Mysterious deep-space flashes: 19 more ‘Fast Radio Bursts’ found

Space.com (10/10): Scientist report they are getting a handle on Fast Radio Bursts, powerful flashes of energy from the distant cosmos first noticed in 2007. A study assessing 19 of the bursts, perhaps generated by fast spinning neutron stars, or perhaps intelligent civilizations, was published Wednesday in the journal Nature.

 

Other News

Air Force awards launch vehicle development contracts to Blue Origin, Northrop Grumman, ULA

Coalition Members in the News – Northrop Grumman, United Launch Alliance

SpaceNews.com (10/10): The U.S. Air Force announced Wednesday it is awarding $2 billion over three contracts to Blue Origin, Northrop Grumman and United Launch Alliance (ULA) for the development of launch system prototypes. The development focus is on Blue Origin’s New Glenn, Northrop Grumman’s OmegA and ULA’s Vulcan Centaur.

Blue Origin resets schedule: First crew to space in 2019, first orbital launch in 2021

GeekWire.com (10/10): Blue Origin, the suborbital launch services company founded by Amazon billionaire Jeff Bezos, plans to launch its first crew on a suborbital space trip during the first half of 2019. It plans the launch of its first orbital-class New Glenn rocket in 2021. Each represents a delay of about one year. CEO Bob Smith outlined the changes at the Aerospace Futures Alliance Summit.

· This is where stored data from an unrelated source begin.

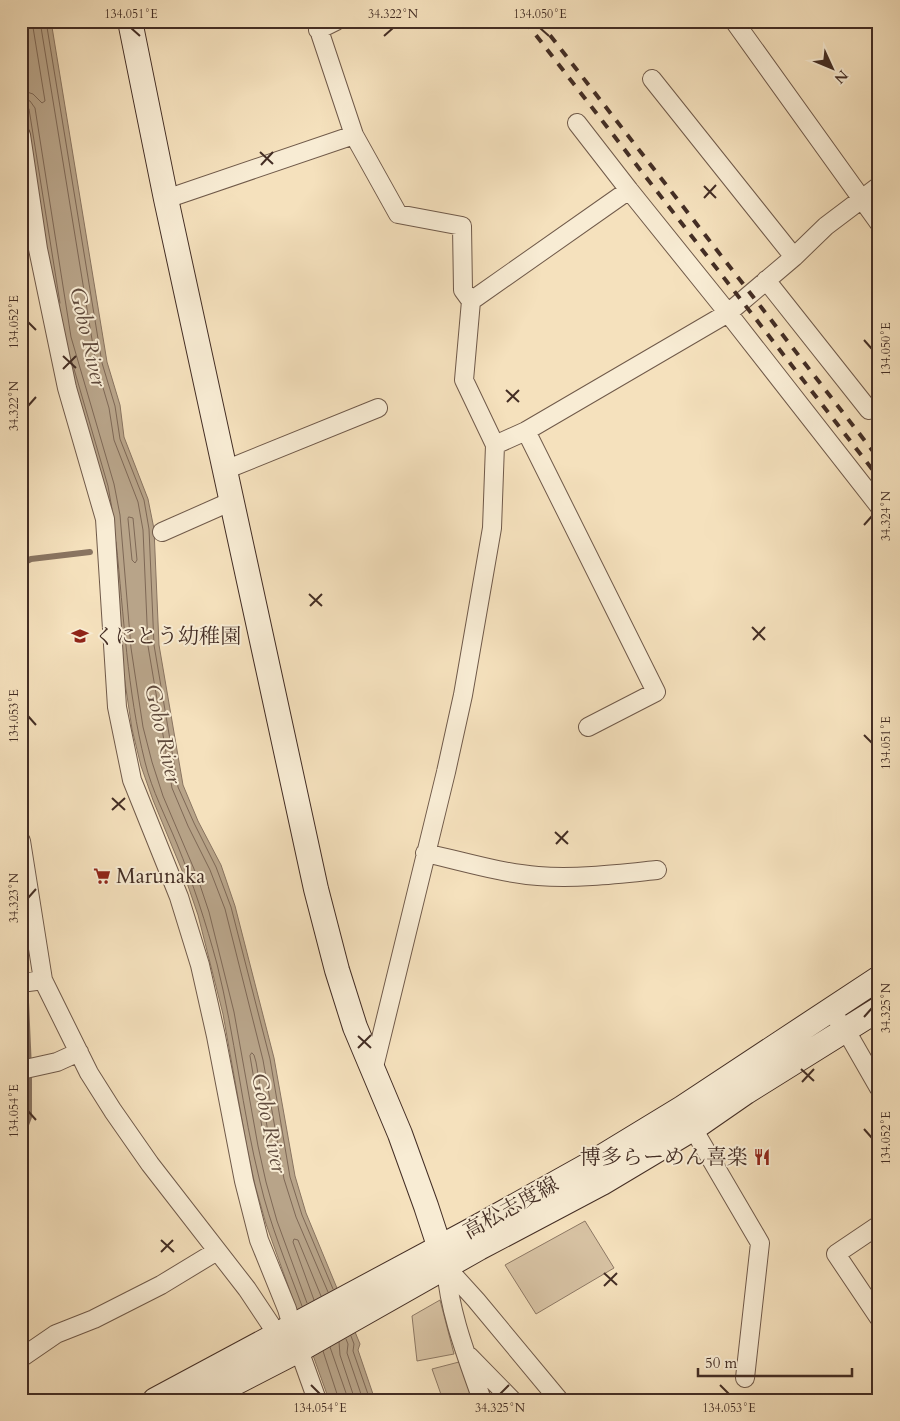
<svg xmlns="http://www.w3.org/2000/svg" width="900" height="1421" viewBox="0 0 900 1421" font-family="Cardo,'Noto Serif JP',serif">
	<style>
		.green { fill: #d7c2a3; stroke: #8d7864 }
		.water { fill: #b8a489; stroke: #897461 }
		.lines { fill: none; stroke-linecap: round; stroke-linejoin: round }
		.shore { stroke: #7e6856; stroke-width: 1 }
		.stream { stroke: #897461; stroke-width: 6 }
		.street-casing { stroke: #705a4a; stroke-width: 20 }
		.secondary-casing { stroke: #432d24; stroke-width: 26 }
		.street { stroke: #f8ecd4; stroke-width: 18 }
		.secondary { stroke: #f8ecd4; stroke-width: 24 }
		.rail { stroke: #432d24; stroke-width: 4; stroke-dasharray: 9 9; stroke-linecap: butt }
		.ticks { fill: none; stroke: #432d24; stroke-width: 2 }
		.labels { text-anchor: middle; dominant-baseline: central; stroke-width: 4; stroke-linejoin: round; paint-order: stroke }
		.poi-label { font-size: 21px; fill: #432d24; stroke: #f8ecd4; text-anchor: start }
		.street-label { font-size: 21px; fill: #432d24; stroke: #f8ecd4 }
		.water-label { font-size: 22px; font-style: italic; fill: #604b3d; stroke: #f8ecd4 }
		.neatline { fill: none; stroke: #432d24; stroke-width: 2 }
		.ticks-label { font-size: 12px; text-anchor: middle; fill: #432d24 }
	</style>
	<rect width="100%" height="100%" fill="#f5e1bd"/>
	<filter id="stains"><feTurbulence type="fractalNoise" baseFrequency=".004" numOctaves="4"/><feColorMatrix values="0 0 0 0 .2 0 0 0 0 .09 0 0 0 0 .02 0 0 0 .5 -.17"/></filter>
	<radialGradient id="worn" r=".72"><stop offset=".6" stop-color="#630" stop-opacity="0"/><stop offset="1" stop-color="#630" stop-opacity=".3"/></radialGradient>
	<path class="green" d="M585,1221L614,1268L536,1314L505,1265Z
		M440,1300L454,1354L417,1361L412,1316Z
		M459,1362L473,1400H443L432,1369Z"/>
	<path class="water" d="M21,21H51L107,362L120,405L124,437L148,499L154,529L159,645L183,785L198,821L221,865L235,906L274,1058L295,1176L306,1213L360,1344L358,1350L375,1400H329L266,1224L255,1185L247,1148L223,1014L198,915L186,880L153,800L141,766L132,729L120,649L113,563L60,340L21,95Z"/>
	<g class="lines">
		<path class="shore" d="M40,21L96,364L109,408L114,440L138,502L143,530L148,646L172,788L188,826L210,870L225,909L263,1060L284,1179L296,1217L328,1292
			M46,21L102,363L115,406L120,439L144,500L149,529L154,645L178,787L194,823L216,867L231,907L270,1059L290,1177L302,1215L333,1289
			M21,90L33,94L42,103L45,101L32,21
			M21,98L30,101L35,108L71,337L114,484L120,515L131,648L143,727L152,762L163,796L197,876L209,912L234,1012L258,1146L266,1182L277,1221L307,1303
			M21,104L26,105L29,109L60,303
			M72,362L108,486L112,509
			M129,517L133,518L137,560L135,563L132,560L128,519Z
			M116,542C124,616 127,690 145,762C152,791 166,817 177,844C193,883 206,923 217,964C235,1036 242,1110 260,1182C270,1225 287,1265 302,1306
			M252,1053L254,1055L256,1062L269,1138L267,1141L264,1139L250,1056Z
			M314,1300L293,1242L294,1239L298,1240L321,1296
			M351,1336L354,1344L353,1351L370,1400
			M346,1339L348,1344L347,1353L363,1400
			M339,1342L340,1355L355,1400
			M330,1347L346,1393L347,1400
			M323,1351L339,1400"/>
		<path class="stream" d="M21,564L31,559L90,552
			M23,710L22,719L24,727
			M21,1138L29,1117V1069L26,1002L23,990
			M21,1398L22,1400"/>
		<g class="street-casing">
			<path id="street" d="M316,21L354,135
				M734,21L879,223
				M318,30L336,21
				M652,79L794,257
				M577,123L629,190
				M21,135L38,249L67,388L105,519L117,707L132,780L179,897L200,965L216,1036L244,1181L259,1240L287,1309L299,1350L317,1400
				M166,199L354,135L398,214L462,226L463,290L471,301L464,380L495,445
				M766,280L869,410
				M471,301L629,190L728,313L879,506
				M526,431L656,692L588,727
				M225,470L378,408
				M162,532L232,501
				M21,841L43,980L89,1073L113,1111L150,1164L247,1289L277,1334
				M425,853C462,861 500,873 538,876C578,879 618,874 657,870
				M21,983L43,980
				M831,1010L852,1041L879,1088
				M21,1070L57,1062L79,1052
				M373,1071L446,772L463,695L492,528L495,445L526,431L728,313L794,257L826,226L879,186
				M688,1120L760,1243L745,1378
				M879,1225L836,1254L879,1318
				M446,1267L476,1300L559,1400
				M446,1267C449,1312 467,1357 482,1400
				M469,1356L512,1400
				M21,1358L56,1334L94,1319L161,1285L217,1251"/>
		</g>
		<g class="secondary-casing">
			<path id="secondary" d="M130,21L166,199L316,889L337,970L355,1027L400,1134L426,1206L446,1267
				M155,1400L470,1231L590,1164L682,1108L879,978
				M202,1400L299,1350L479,1248L602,1183L694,1128L746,1092L879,1009"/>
		</g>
		<use href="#street" class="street"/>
		<use href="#secondary" class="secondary"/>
		<path class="rail" d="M525,21L879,478
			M539,21L879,459"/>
	</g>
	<path class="ticks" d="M131,28L140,36M540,28L549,36M384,36L393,28M260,152L273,164M261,165L273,152M704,186L716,198M704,198L716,185M28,322L36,330M864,340L872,349M63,356L76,368M63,369L76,356M506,390L519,402M507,402L519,390M28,406L36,397M864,525L872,516M309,594L322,606M310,606L322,594M752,627L765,640M753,640L765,627M28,716L36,725M864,735L872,743M112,798L125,810M112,810L125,798M555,832L568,844M556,844L568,831M28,898L36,889M864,1017L872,1008M358,1036L371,1048M358,1048L371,1035M801,1069L814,1081M802,1082L814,1069M28,1111L36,1120M864,1129L872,1138M161,1240L174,1252M161,1252L173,1240M604,1273L617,1285M604,1286L617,1273M311,1385L320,1394M720,1385L729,1394M500,1394L509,1385"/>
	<defs>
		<g id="school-bare" transform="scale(1.35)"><path d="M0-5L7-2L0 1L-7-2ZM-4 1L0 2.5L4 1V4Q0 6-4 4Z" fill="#8f2418" stroke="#f8ecd4" stroke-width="2.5" paint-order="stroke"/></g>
		<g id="supermarket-bare" transform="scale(1.35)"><path d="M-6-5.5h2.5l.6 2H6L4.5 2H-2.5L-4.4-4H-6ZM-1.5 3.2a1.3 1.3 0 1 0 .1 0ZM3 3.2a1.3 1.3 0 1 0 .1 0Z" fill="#8f2418" stroke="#f8ecd4" stroke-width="2.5" paint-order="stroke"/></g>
		<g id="restaurant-bare" transform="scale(1.35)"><path d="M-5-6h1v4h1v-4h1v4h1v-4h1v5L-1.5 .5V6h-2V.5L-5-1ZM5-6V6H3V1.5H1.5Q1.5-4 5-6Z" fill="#8f2418" stroke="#f8ecd4" stroke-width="2.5" paint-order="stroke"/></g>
	</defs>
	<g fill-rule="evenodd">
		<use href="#school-bare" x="80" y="636"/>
		<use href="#supermarket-bare" x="102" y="876"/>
		<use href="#restaurant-bare" x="762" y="1157"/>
	</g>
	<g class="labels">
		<g class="poi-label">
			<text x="94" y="636">くにとう幼稚園</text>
			<text x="116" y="876">Marunaka</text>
			<text x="748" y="1157" text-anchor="end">博多らーめん喜楽</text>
		</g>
		<g class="street-label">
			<text transform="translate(511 1208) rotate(-29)">高松志度線</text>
		</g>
		<g class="water-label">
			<text transform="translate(88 337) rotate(77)">Gobo River</text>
			<text transform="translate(163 734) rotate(77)">Gobo River</text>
			<text transform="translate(269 1123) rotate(78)">Gobo River</text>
		</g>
	</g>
	<rect width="900" height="1421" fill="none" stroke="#f5e1bd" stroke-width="55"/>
	<g transform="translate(832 68) rotate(134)" stroke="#f8ecd4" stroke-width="4" paint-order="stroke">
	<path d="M0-4L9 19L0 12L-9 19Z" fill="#432d24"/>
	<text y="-8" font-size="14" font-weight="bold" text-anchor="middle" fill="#432d24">N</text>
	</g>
	<path d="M698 1368v8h154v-8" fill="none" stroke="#432d24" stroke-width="2.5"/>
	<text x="705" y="1368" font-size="15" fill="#432d24" stroke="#f8ecd4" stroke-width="4" paint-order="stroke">50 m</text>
	<rect x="28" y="28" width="844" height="1366" class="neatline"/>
	<g class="ticks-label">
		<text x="131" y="18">134.051°E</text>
		<text x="393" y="18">34.322°N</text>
		<text x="540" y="18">134.050°E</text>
		<text transform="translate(14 322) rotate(-90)" y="4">134.052°E</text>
		<text transform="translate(886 349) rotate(-90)" y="4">134.050°E</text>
		<text transform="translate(14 406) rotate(-90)" y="4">34.322°N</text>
		<text transform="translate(886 516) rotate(-90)" y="4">34.324°N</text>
		<text transform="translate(14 716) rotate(-90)" y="4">134.053°E</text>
		<text transform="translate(886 743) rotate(-90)" y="4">134.051°E</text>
		<text transform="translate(14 898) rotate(-90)" y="4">34.323°N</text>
		<text transform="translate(886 1008) rotate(-90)" y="4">34.325°N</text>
		<text transform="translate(14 1111) rotate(-90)" y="4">134.054°E</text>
		<text transform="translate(886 1138) rotate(-90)" y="4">134.052°E</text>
		<text x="320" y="1412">134.054°E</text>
		<text x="500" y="1412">34.325°N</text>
		<text x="729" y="1412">134.053°E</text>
	</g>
	<rect width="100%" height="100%" filter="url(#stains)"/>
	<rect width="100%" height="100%" fill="url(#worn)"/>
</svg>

Betty Grissom, widow of astronaut Virgil ‘Gus’ Grissom, dies

Associated Press via New York Times (10/10): Betty Grissom, wife of Mercury 7 astronaut Gus Grissom, the second American to launch into space, has died. Betty Grissom, 91, died Sunday at home, according to a relative. Her husband perished in the 1967 Apollo 1 fire with two other astronauts.